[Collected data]

[Begin]

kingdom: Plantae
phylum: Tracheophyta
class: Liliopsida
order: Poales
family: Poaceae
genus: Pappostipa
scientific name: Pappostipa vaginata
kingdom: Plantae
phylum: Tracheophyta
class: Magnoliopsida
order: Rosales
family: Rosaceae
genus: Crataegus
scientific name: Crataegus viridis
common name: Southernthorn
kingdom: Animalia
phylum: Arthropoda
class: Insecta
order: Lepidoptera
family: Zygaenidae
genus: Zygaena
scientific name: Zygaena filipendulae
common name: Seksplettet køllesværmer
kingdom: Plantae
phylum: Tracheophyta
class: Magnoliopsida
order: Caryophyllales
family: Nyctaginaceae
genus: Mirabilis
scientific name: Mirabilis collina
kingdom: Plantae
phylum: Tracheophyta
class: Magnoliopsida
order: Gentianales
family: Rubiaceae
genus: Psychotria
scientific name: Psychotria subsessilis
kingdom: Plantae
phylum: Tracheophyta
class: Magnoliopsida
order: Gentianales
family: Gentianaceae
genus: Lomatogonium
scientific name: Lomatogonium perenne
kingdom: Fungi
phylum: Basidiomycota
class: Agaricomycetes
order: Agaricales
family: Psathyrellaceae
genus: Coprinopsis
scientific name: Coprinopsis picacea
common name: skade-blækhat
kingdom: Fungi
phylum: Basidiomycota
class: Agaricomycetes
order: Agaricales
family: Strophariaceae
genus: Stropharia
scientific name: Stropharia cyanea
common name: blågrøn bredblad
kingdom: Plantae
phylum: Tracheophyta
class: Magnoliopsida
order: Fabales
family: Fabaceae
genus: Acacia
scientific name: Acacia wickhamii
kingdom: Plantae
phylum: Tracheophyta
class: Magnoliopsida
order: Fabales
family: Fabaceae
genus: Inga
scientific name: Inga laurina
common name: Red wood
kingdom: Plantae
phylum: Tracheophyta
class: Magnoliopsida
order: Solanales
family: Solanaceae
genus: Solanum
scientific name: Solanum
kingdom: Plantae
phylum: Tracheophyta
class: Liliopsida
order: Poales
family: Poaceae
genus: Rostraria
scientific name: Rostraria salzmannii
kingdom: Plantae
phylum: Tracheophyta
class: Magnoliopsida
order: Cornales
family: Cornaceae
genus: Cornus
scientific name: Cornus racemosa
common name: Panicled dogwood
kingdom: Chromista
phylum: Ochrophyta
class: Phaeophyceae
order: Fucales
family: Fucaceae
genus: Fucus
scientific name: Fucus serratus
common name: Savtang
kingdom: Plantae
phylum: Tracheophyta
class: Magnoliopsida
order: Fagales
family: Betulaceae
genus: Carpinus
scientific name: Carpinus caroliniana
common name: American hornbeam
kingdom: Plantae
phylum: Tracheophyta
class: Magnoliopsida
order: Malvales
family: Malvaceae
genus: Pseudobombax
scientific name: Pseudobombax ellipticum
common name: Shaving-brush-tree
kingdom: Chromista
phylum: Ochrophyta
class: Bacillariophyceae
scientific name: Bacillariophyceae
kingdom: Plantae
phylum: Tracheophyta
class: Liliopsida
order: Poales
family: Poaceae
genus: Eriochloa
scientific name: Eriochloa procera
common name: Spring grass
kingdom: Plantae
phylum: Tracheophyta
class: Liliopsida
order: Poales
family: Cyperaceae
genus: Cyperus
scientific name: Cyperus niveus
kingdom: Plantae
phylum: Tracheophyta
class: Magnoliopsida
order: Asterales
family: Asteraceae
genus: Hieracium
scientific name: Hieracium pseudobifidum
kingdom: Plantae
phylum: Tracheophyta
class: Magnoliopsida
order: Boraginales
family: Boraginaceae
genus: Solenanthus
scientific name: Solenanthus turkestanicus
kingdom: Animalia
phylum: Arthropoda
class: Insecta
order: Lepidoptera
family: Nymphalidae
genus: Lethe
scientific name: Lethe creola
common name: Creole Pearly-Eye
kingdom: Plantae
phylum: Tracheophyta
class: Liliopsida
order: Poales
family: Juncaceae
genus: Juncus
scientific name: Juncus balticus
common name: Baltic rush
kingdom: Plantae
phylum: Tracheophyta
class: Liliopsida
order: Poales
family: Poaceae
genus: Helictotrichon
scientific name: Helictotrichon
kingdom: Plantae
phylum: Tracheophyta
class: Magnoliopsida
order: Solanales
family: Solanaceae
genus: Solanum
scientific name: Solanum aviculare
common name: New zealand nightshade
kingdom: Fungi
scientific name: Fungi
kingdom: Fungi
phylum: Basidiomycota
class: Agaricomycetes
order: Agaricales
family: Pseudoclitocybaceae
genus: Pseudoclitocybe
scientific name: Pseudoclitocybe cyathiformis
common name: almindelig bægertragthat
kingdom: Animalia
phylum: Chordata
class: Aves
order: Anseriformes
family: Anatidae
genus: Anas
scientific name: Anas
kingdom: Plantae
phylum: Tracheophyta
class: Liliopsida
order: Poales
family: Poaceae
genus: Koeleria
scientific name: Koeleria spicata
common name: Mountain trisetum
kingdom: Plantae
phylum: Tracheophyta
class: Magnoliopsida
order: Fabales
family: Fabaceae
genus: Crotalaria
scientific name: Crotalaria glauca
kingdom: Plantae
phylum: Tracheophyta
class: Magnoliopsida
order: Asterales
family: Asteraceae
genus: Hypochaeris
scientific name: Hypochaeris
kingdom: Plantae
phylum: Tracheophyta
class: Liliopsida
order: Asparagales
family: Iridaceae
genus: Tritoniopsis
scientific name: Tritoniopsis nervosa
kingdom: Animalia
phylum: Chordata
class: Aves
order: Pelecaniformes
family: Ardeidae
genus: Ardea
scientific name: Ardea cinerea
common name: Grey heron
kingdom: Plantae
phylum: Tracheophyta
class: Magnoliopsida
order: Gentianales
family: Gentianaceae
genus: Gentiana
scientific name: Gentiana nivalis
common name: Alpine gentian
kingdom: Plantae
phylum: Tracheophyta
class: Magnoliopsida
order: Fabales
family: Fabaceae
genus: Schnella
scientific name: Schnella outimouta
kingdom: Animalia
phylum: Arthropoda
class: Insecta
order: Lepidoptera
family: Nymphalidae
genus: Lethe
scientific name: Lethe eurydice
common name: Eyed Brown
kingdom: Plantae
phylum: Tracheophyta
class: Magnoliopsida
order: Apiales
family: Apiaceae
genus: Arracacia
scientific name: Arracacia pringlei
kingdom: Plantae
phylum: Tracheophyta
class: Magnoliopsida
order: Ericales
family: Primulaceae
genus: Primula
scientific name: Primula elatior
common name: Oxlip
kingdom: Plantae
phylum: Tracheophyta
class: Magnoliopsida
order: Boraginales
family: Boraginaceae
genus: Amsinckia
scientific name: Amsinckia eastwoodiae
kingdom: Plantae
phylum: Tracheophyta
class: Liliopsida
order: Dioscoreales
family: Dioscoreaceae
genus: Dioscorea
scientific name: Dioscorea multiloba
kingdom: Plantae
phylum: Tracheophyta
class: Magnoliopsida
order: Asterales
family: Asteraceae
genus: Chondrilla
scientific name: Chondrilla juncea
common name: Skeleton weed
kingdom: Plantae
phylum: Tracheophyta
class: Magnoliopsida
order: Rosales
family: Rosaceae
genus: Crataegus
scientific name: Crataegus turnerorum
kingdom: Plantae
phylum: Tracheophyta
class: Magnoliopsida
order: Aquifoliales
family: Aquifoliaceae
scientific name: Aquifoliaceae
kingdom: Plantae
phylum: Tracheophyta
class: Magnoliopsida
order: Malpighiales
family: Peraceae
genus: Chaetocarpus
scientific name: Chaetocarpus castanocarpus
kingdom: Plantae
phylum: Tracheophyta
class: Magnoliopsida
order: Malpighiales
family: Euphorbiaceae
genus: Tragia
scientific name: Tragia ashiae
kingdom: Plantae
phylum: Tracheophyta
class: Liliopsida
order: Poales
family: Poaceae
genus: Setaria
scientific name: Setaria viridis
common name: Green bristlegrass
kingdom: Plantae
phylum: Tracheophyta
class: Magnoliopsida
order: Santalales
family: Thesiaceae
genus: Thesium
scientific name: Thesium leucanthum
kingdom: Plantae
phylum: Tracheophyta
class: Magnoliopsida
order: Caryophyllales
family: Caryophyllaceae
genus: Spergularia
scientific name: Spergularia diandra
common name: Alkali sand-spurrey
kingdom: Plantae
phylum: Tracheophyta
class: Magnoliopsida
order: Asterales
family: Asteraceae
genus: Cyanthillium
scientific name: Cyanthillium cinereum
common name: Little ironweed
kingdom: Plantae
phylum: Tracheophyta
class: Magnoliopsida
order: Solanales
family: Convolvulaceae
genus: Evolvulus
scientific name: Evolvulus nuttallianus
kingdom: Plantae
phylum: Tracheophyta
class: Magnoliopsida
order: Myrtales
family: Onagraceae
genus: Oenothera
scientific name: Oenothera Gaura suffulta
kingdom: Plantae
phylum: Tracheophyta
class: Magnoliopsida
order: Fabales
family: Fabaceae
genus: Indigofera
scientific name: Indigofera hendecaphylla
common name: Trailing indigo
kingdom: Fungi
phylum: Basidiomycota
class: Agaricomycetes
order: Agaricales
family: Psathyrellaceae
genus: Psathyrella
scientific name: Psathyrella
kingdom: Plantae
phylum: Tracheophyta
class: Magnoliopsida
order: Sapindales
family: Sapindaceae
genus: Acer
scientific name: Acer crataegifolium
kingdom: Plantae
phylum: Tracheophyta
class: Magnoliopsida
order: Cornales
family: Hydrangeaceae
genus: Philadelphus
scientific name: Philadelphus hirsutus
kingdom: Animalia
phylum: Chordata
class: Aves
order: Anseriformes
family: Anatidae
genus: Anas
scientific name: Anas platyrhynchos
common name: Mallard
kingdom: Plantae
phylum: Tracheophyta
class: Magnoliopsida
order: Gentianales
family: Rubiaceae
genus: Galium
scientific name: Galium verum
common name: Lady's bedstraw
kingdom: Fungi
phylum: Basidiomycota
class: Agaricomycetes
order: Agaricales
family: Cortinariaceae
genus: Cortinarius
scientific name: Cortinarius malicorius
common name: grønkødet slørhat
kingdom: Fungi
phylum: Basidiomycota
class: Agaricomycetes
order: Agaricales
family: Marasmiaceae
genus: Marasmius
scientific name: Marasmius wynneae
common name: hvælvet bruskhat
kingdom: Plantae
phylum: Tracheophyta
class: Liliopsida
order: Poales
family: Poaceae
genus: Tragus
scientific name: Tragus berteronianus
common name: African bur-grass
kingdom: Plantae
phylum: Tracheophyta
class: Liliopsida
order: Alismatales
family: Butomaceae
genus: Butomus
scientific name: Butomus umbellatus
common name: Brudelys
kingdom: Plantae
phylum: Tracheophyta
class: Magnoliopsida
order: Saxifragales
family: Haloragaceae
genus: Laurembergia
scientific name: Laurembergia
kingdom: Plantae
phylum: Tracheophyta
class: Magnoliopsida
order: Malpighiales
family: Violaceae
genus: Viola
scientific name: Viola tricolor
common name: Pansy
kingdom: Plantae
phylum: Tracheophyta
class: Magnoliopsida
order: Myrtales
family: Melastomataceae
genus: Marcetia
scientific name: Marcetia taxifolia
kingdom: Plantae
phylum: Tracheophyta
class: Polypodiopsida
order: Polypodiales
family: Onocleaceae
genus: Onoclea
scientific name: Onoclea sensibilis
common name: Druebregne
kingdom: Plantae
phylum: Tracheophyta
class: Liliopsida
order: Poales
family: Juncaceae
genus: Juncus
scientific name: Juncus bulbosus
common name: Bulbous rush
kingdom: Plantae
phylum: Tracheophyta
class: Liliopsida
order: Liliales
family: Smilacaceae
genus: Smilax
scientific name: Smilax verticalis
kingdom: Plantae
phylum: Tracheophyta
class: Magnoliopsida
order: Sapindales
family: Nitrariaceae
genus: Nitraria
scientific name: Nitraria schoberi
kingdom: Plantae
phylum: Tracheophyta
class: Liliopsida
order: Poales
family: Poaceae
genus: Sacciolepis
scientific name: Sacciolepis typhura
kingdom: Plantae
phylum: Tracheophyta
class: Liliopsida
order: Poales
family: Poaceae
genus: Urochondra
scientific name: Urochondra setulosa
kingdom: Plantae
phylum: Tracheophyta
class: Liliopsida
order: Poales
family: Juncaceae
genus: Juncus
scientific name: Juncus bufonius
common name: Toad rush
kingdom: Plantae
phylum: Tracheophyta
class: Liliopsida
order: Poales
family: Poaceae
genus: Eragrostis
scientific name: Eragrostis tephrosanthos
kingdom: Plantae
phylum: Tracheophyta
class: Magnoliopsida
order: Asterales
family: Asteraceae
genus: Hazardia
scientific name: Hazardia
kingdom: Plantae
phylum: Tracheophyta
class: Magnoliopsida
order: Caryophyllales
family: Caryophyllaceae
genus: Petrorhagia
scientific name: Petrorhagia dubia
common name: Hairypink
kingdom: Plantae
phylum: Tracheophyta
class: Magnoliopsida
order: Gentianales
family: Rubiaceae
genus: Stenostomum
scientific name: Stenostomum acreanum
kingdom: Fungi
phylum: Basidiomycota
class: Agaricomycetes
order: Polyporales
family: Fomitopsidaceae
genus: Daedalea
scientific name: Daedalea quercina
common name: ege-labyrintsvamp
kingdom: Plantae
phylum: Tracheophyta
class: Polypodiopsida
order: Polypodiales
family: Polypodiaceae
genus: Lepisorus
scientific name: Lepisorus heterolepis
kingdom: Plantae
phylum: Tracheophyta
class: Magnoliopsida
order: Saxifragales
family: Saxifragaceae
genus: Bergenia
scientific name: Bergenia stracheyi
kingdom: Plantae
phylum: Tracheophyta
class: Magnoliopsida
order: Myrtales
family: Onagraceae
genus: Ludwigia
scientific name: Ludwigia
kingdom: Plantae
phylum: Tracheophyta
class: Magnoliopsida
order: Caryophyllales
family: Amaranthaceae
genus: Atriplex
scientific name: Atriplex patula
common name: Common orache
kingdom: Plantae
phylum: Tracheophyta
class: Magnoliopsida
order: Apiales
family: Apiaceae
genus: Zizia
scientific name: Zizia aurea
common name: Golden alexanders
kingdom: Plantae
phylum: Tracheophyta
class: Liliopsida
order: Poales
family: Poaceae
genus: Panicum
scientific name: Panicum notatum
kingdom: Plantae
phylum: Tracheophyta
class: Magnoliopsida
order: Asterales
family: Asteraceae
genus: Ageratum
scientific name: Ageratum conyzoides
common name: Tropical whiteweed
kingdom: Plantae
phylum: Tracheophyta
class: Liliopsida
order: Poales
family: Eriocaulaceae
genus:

[End]

◆ Exercise
Retype the rows from the beginning up to and including the line that contains "genus: Coprinopsis".

◆ Response below
kingdom: Plantae
phylum: Tracheophyta
class: Liliopsida
order: Poales
family: Poaceae
genus: Pappostipa
scientific name: Pappostipa vaginata
kingdom: Plantae
phylum: Tracheophyta
class: Magnoliopsida
order: Rosales
family: Rosaceae
genus: Crataegus
scientific name: Crataegus viridis
common name: Southernthorn
kingdom: Animalia
phylum: Arthropoda
class: Insecta
order: Lepidoptera
family: Zygaenidae
genus: Zygaena
scientific name: Zygaena filipendulae
common name: Seksplettet køllesværmer
kingdom: Plantae
phylum: Tracheophyta
class: Magnoliopsida
order: Caryophyllales
family: Nyctaginaceae
genus: Mirabilis
scientific name: Mirabilis collina
kingdom: Plantae
phylum: Tracheophyta
class: Magnoliopsida
order: Gentianales
family: Rubiaceae
genus: Psychotria
scientific name: Psychotria subsessilis
kingdom: Plantae
phylum: Tracheophyta
class: Magnoliopsida
order: Gentianales
family: Gentianaceae
genus: Lomatogonium
scientific name: Lomatogonium perenne
kingdom: Fungi
phylum: Basidiomycota
class: Agaricomycetes
order: Agaricales
family: Psathyrellaceae
genus: Coprinopsis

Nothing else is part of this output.